**Work required**.
Without including the pictures, copy each line below exactly as it reads.

**Collected material**.
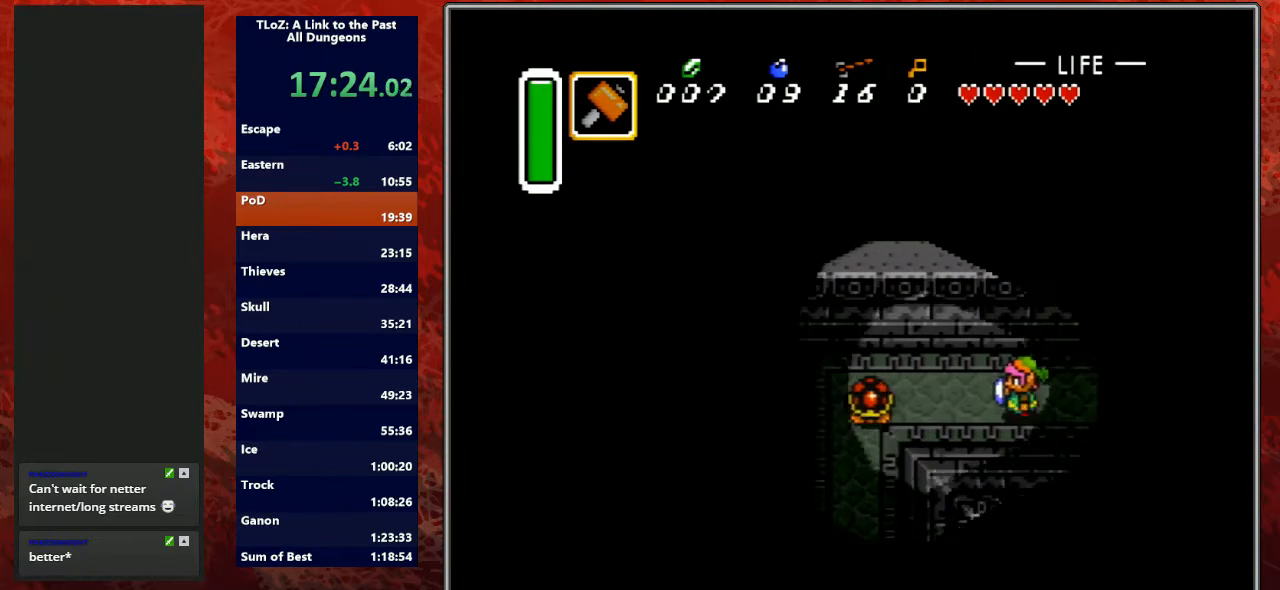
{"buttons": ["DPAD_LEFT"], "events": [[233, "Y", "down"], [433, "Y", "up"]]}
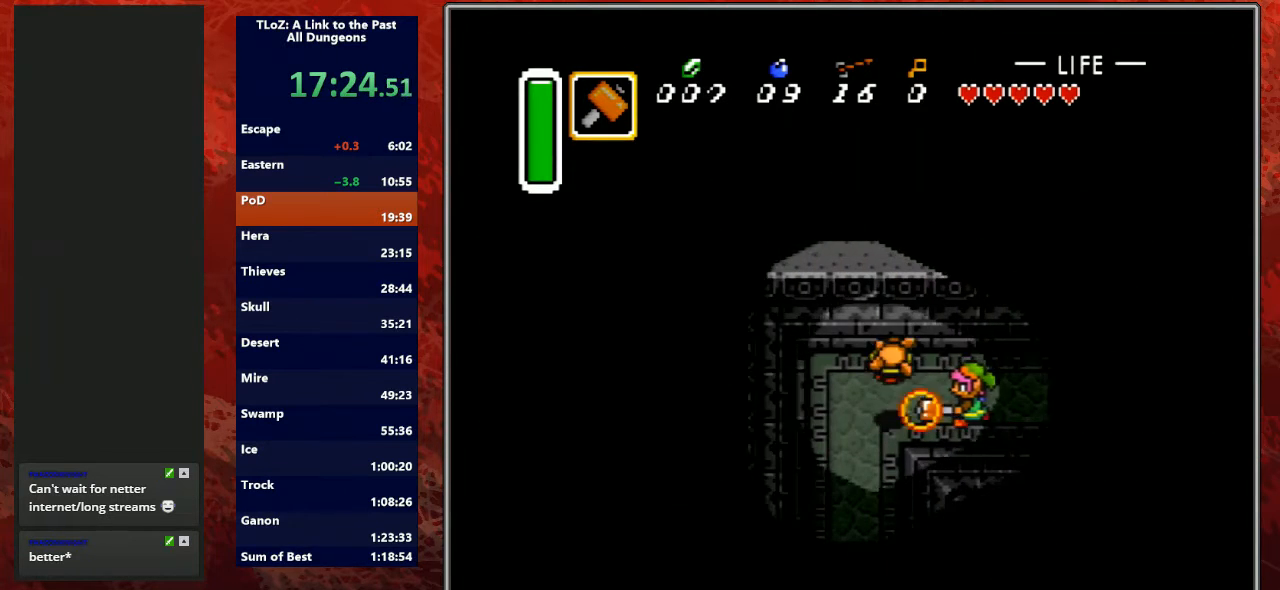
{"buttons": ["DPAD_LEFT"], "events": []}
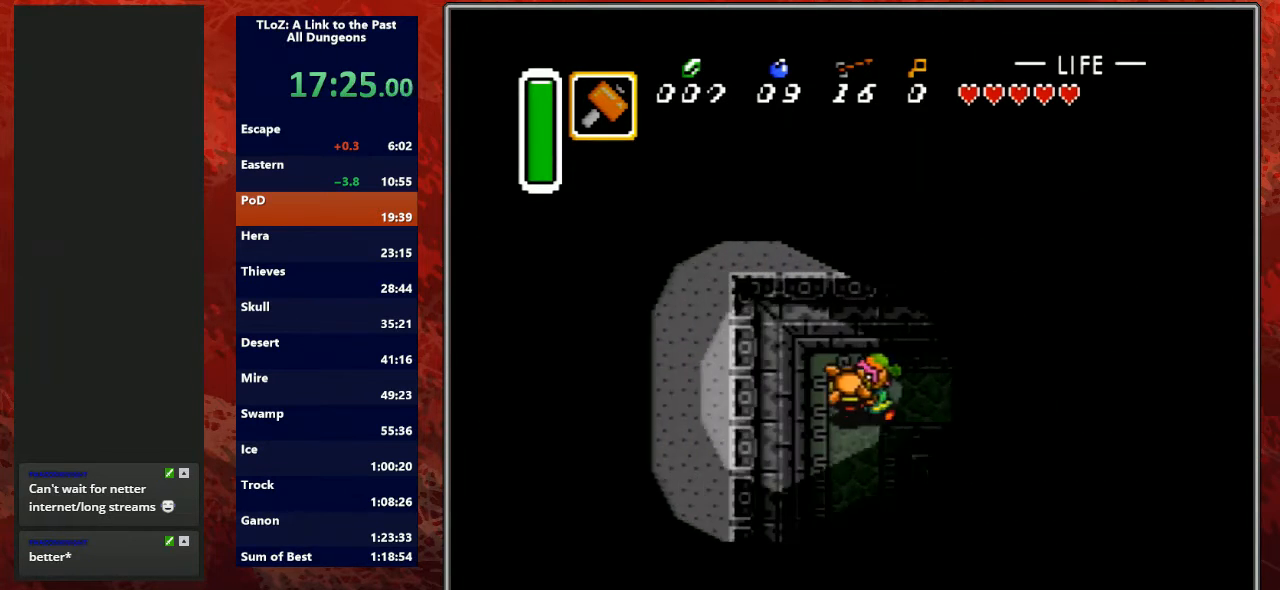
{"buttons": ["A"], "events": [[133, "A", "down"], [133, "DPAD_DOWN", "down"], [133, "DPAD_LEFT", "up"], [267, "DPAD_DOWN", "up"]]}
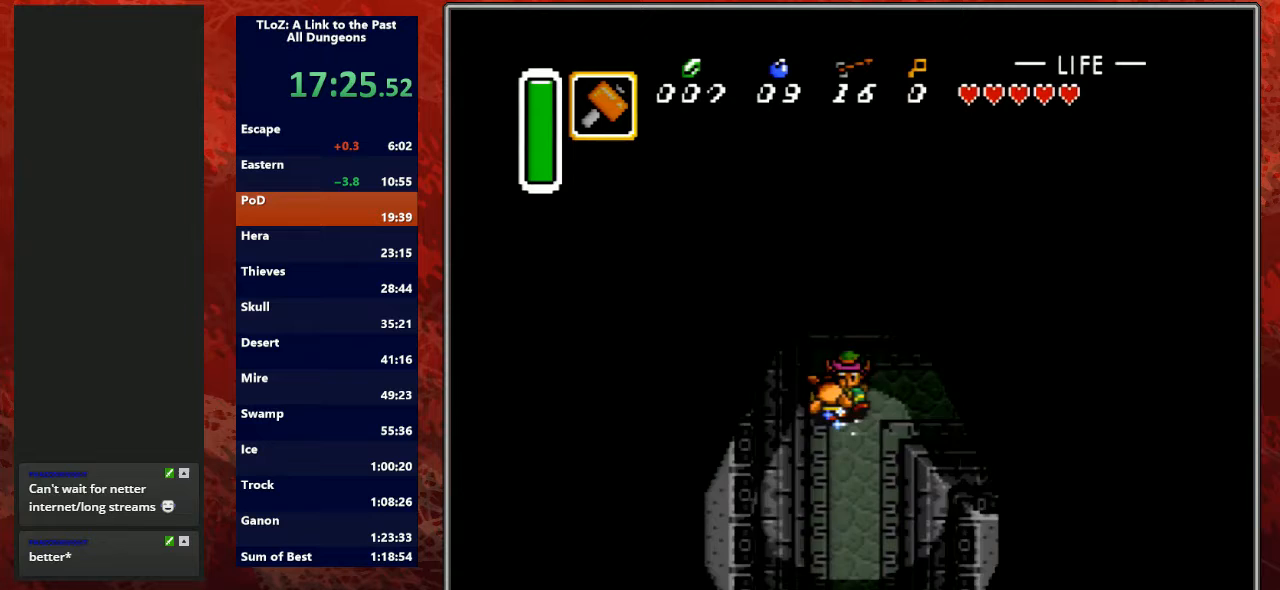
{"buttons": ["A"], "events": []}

**Exercise response**.
{"buttons": ["DPAD_LEFT"], "events": [[233, "Y", "down"], [433, "Y", "up"]]}
{"buttons": ["DPAD_LEFT"], "events": []}
{"buttons": ["A"], "events": [[133, "A", "down"], [133, "DPAD_DOWN", "down"], [133, "DPAD_LEFT", "up"], [267, "DPAD_DOWN", "up"]]}
{"buttons": ["A"], "events": []}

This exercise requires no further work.